The rapid development of technology has led to the tremendous growth of large-scale heterogeneous data in science, economics, engineering, healthcare, and many other disciplines. For example, in a modern health information system, electronic health records routinely collect a large amount of information on many patients from heterogeneous populations across different disease categories. Such data provide unique opportunities to understand the association between features and outcomes across different subpopulations. Existing approaches have not fully addressed the formidable computational and statistical challenges. To tap into the true potential of information-rich data, this project will develop a new computational and statistical paradigm and solid theoretical foundation for analyzing large-scale heterogeneous data. In addition the project will also provide research training opportunities for graduate students.

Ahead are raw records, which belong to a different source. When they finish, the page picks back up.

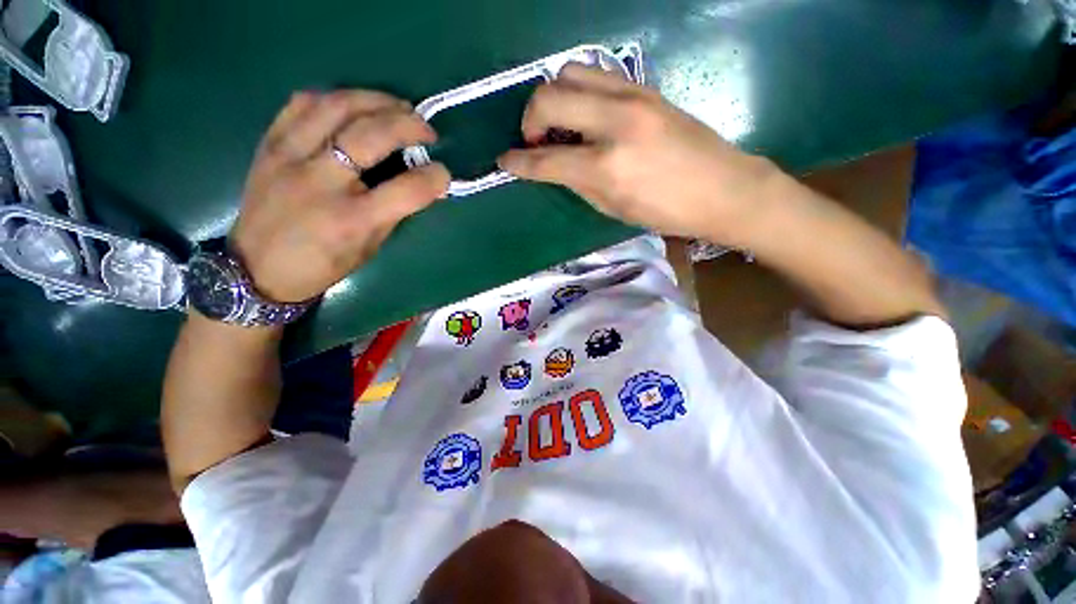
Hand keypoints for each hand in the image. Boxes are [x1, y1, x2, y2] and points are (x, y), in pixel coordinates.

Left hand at [230, 90, 449, 302]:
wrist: (258, 268)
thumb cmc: (323, 265)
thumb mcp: (370, 247)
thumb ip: (395, 212)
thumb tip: (421, 184)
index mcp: (351, 219)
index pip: (407, 190)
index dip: (435, 178)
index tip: (444, 174)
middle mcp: (320, 182)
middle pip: (371, 135)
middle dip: (408, 124)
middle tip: (426, 128)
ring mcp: (289, 157)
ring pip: (336, 106)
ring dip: (375, 99)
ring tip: (397, 106)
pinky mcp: (269, 144)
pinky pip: (302, 103)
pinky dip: (335, 98)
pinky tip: (353, 106)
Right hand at [498, 64, 777, 244]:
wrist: (723, 187)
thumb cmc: (666, 212)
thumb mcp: (613, 209)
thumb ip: (577, 183)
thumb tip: (553, 167)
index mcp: (606, 167)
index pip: (545, 160)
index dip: (518, 162)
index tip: (504, 161)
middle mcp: (615, 123)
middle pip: (549, 98)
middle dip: (529, 119)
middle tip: (534, 141)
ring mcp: (633, 97)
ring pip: (571, 73)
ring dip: (553, 98)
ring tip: (559, 125)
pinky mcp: (646, 87)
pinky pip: (597, 75)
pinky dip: (579, 92)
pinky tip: (586, 115)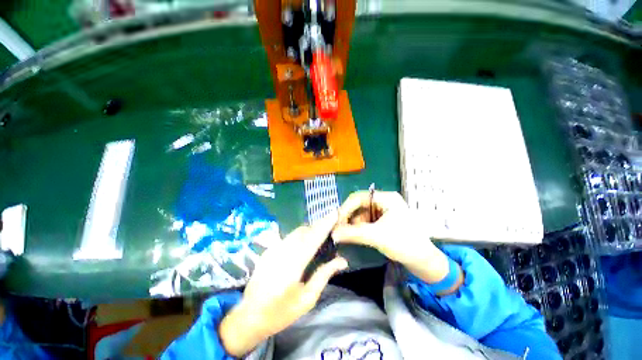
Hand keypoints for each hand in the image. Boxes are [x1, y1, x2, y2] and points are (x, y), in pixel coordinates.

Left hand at [220, 214, 347, 356]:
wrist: (249, 315)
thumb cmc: (281, 312)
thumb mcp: (307, 299)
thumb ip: (324, 275)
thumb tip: (342, 260)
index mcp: (293, 266)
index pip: (313, 239)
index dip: (324, 225)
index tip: (334, 213)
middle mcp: (282, 252)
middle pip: (304, 231)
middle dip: (319, 225)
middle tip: (331, 226)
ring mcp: (273, 249)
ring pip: (296, 232)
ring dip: (310, 230)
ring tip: (320, 233)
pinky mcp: (269, 250)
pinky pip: (289, 237)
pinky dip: (300, 235)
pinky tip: (305, 242)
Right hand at [332, 190, 455, 285]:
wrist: (424, 262)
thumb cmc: (404, 244)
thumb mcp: (377, 236)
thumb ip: (353, 233)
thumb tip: (333, 233)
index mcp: (386, 198)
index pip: (359, 197)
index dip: (345, 208)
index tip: (335, 221)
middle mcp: (384, 201)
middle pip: (360, 205)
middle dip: (348, 217)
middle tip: (338, 229)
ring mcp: (384, 211)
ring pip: (362, 214)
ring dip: (352, 223)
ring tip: (344, 234)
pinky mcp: (384, 221)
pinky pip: (366, 221)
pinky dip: (358, 227)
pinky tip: (353, 235)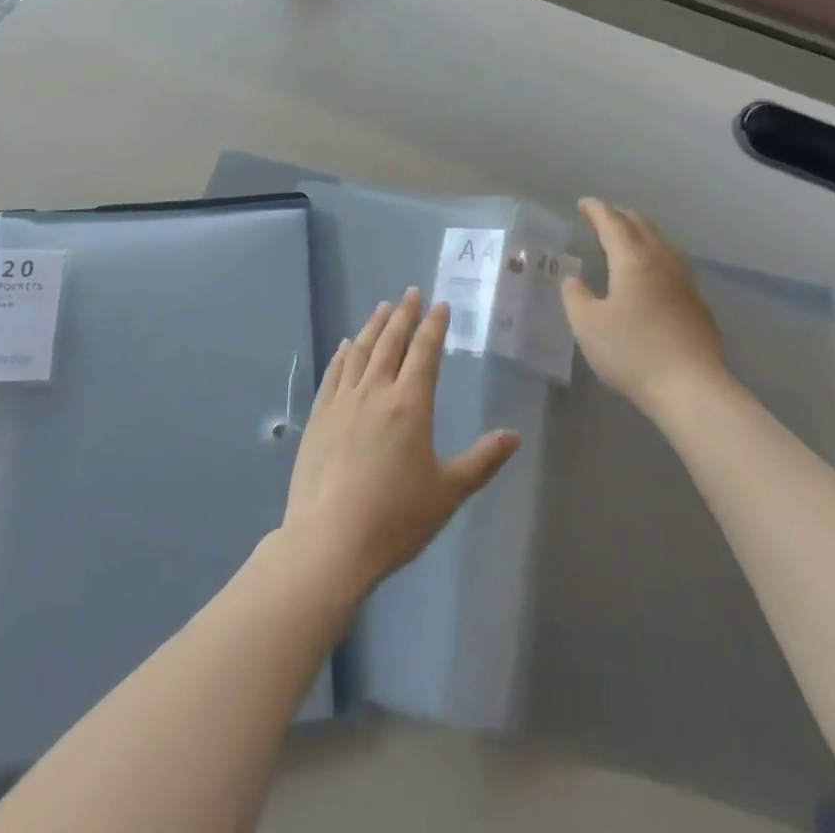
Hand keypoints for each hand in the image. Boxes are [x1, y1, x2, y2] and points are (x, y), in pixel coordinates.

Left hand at [281, 289, 520, 605]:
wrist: (329, 541)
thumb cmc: (395, 518)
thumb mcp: (449, 492)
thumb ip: (483, 461)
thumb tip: (514, 435)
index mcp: (410, 404)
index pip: (425, 352)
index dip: (434, 325)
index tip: (440, 304)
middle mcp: (375, 391)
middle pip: (390, 341)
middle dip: (404, 314)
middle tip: (411, 292)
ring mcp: (343, 401)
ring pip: (360, 351)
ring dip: (373, 326)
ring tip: (383, 307)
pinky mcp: (319, 416)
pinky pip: (333, 373)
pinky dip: (342, 353)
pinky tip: (344, 345)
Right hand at [562, 198, 731, 413]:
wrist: (691, 387)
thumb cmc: (632, 351)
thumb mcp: (587, 325)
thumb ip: (576, 297)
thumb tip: (574, 279)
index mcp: (632, 260)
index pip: (613, 224)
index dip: (597, 211)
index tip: (584, 203)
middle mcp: (661, 263)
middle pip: (642, 227)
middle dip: (621, 217)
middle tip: (604, 216)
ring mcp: (685, 283)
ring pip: (663, 244)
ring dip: (643, 234)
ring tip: (630, 239)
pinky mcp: (697, 305)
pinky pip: (674, 265)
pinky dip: (657, 257)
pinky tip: (653, 275)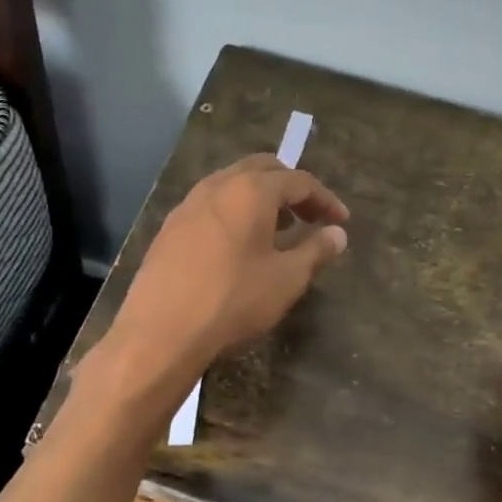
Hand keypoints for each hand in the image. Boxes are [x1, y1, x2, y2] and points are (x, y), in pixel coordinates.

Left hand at [104, 154, 349, 386]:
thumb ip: (315, 251)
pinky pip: (211, 205)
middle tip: (310, 216)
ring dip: (261, 197)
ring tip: (279, 229)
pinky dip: (235, 211)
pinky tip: (240, 244)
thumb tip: (338, 233)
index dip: (325, 199)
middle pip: (262, 169)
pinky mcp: (170, 227)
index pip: (298, 181)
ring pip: (232, 184)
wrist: (160, 332)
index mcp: (251, 191)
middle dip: (291, 187)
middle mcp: (217, 186)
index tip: (341, 221)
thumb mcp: (286, 279)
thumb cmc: (232, 301)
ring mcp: (188, 204)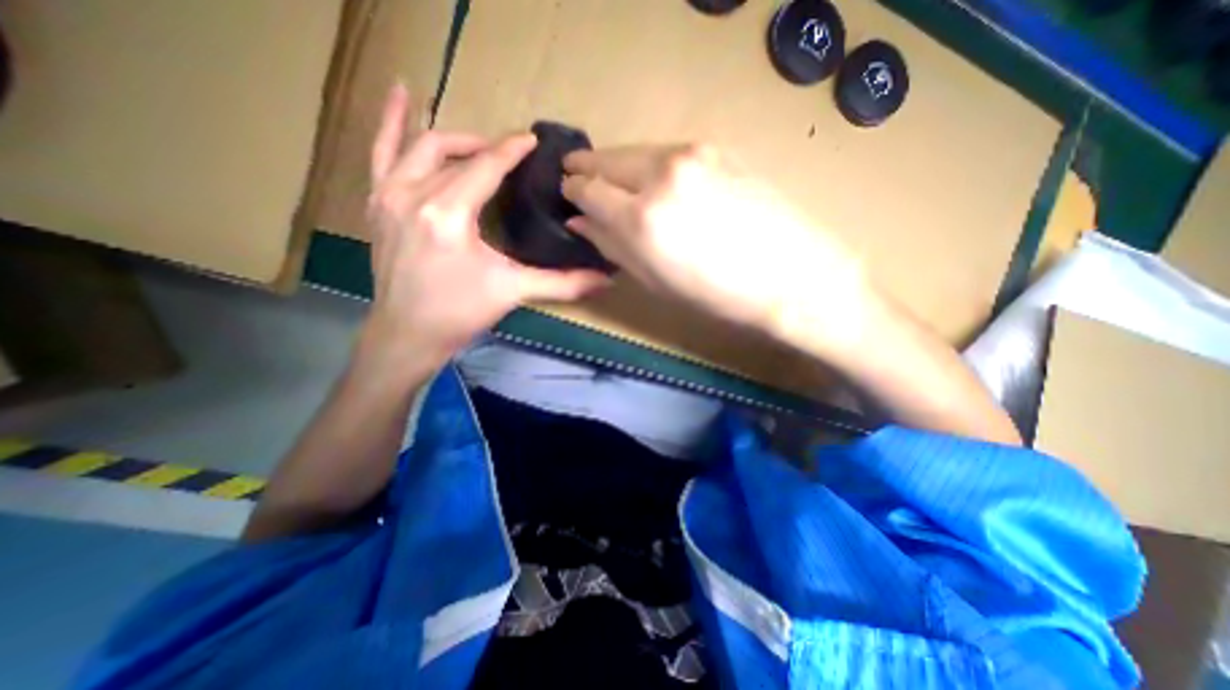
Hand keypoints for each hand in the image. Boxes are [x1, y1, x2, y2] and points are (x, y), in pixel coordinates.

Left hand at [358, 86, 605, 376]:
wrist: (407, 334)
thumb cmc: (460, 313)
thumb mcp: (512, 292)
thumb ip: (561, 283)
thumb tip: (605, 280)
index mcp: (448, 214)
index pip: (486, 167)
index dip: (511, 150)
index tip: (532, 140)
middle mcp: (413, 194)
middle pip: (455, 152)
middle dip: (487, 147)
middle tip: (511, 156)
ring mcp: (387, 194)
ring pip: (420, 145)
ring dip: (453, 138)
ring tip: (477, 141)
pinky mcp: (376, 203)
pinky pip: (380, 151)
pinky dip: (390, 123)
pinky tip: (398, 92)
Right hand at [561, 142, 867, 352]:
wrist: (792, 276)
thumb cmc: (718, 295)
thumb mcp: (654, 281)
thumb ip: (611, 246)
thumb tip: (580, 222)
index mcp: (641, 218)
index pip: (588, 189)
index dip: (573, 191)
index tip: (568, 194)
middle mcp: (661, 175)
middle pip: (606, 158)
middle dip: (586, 168)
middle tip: (578, 178)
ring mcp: (691, 154)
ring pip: (635, 150)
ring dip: (617, 165)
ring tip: (615, 183)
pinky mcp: (716, 149)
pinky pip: (665, 152)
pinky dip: (648, 165)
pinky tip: (653, 182)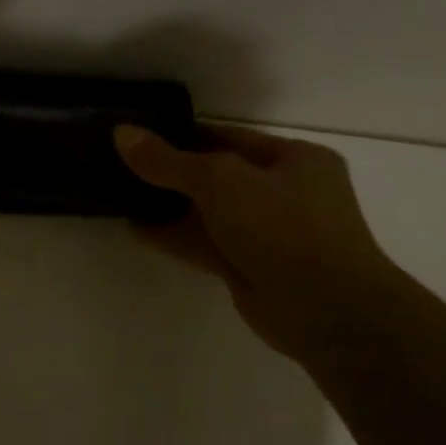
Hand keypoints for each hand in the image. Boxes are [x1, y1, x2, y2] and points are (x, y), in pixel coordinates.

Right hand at [114, 123, 414, 363]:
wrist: (326, 311)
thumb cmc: (283, 227)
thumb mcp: (221, 181)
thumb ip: (168, 160)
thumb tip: (121, 133)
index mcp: (294, 159)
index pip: (228, 137)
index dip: (183, 134)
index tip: (139, 134)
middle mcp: (284, 192)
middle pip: (215, 174)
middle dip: (170, 171)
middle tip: (121, 163)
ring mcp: (266, 232)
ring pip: (207, 212)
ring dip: (167, 205)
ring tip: (119, 194)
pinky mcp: (248, 266)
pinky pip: (204, 243)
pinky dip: (172, 236)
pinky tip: (134, 228)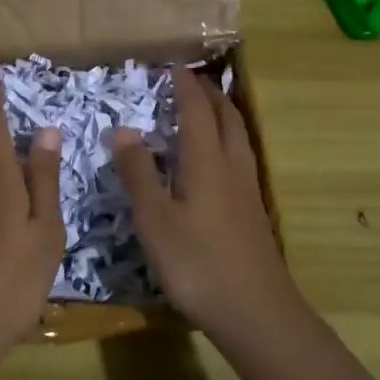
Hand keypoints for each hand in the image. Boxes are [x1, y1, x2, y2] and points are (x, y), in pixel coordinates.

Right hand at [111, 67, 299, 340]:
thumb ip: (139, 173)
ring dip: (224, 114)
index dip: (185, 86)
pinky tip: (219, 161)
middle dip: (210, 93)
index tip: (172, 67)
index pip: (197, 111)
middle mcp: (232, 167)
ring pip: (239, 137)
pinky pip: (241, 157)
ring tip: (208, 109)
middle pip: (227, 117)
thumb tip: (123, 130)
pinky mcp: (253, 212)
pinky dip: (228, 140)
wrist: (256, 313)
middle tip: (191, 80)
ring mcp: (248, 191)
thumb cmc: (197, 264)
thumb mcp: (154, 219)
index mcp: (207, 162)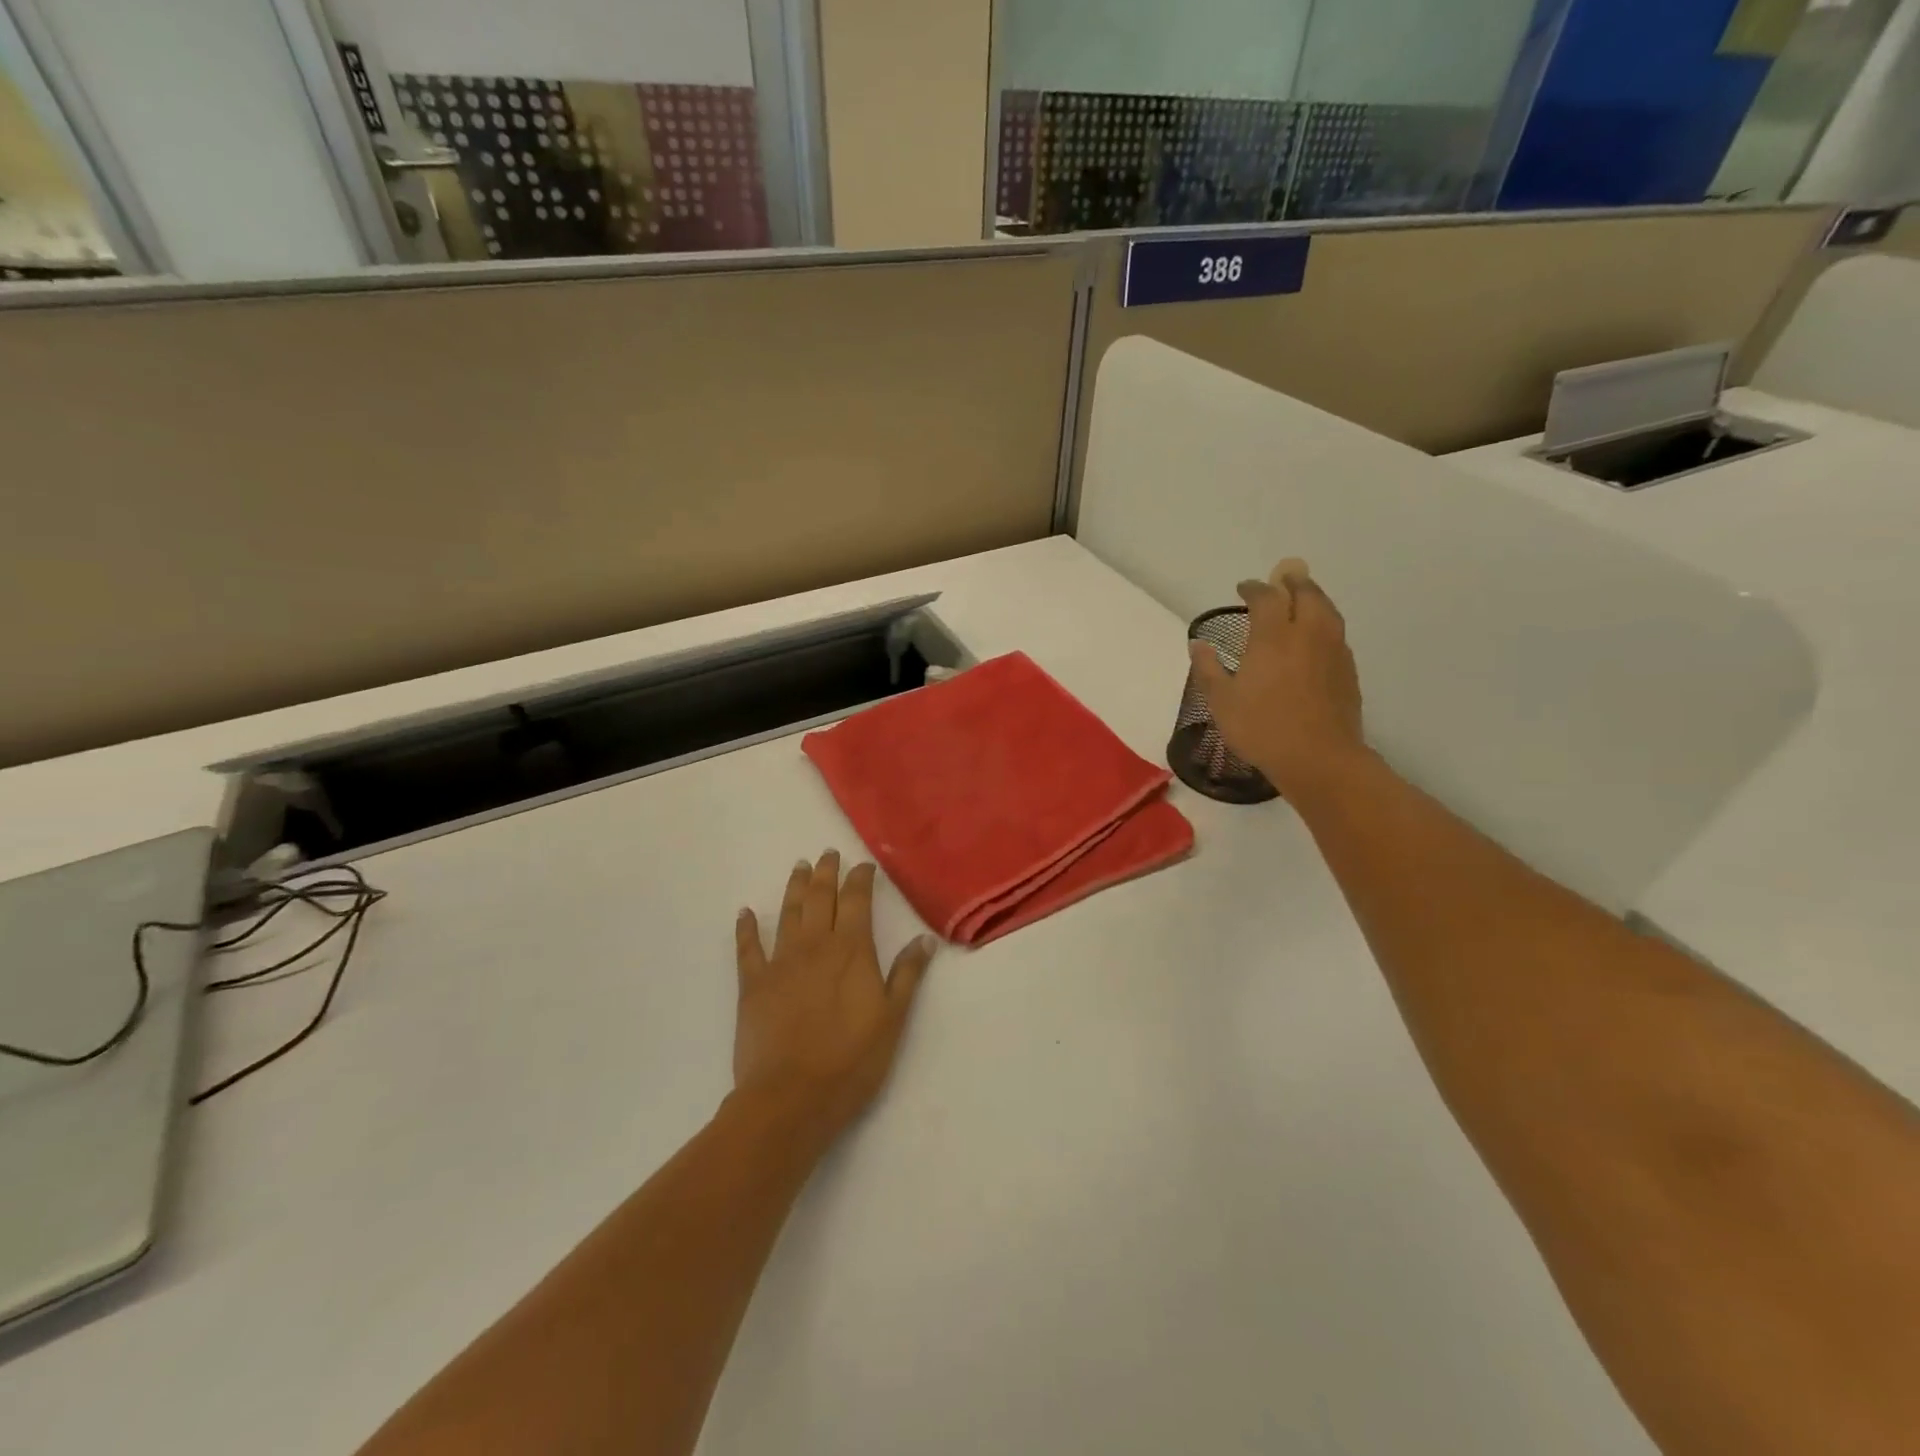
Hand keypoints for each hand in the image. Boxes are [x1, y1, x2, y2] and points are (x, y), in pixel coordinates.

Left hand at [732, 852, 936, 1152]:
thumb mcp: (893, 1019)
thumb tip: (924, 938)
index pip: (857, 901)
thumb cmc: (851, 1062)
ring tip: (799, 868)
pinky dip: (746, 928)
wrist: (791, 1098)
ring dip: (795, 887)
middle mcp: (815, 946)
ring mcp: (780, 962)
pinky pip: (747, 948)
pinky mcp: (752, 985)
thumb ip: (907, 975)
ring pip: (788, 913)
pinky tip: (745, 913)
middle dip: (826, 872)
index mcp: (851, 950)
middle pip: (820, 898)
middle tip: (828, 853)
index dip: (860, 879)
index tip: (864, 865)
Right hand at [1187, 557, 1366, 801]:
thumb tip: (1198, 644)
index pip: (1266, 597)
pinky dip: (1324, 624)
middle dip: (1292, 583)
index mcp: (1273, 636)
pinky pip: (1336, 633)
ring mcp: (1333, 650)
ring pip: (1326, 610)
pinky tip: (1315, 638)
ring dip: (1313, 598)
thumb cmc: (1262, 729)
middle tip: (1280, 580)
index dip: (1254, 588)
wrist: (1319, 758)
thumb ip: (1208, 669)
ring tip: (1302, 600)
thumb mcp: (1221, 702)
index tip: (1244, 588)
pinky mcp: (1348, 669)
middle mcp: (1307, 633)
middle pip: (1306, 593)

The project will build a unified, quantile-modeling based framework with an overarching goal of achieving effectiveness and reliability in analyzing heterogeneous data, especially when both the number of potential explanatory variables and the sample size are large. The specific goals are (1) to develop resampling-based inference for large-scale heterogeneous data; (2) to develop Bayesian algorithms and scalable and interpretable structure-aware approach for better inference; (3) to develop quantile-optimal decision rule estimation and inference with many covariates; (4) to develop novel estimation and inference procedure for large-scale quantile regression under censoring. The project will address some of the key barriers in scalability to data size and dimensionality, exploration of heterogeneity and structures, need for robustness, and the ability to make use of incomplete observations.
This award reflects NSF's statutory mission and has been deemed worthy of support through evaluation using the Foundation's intellectual merit and broader impacts review criteria.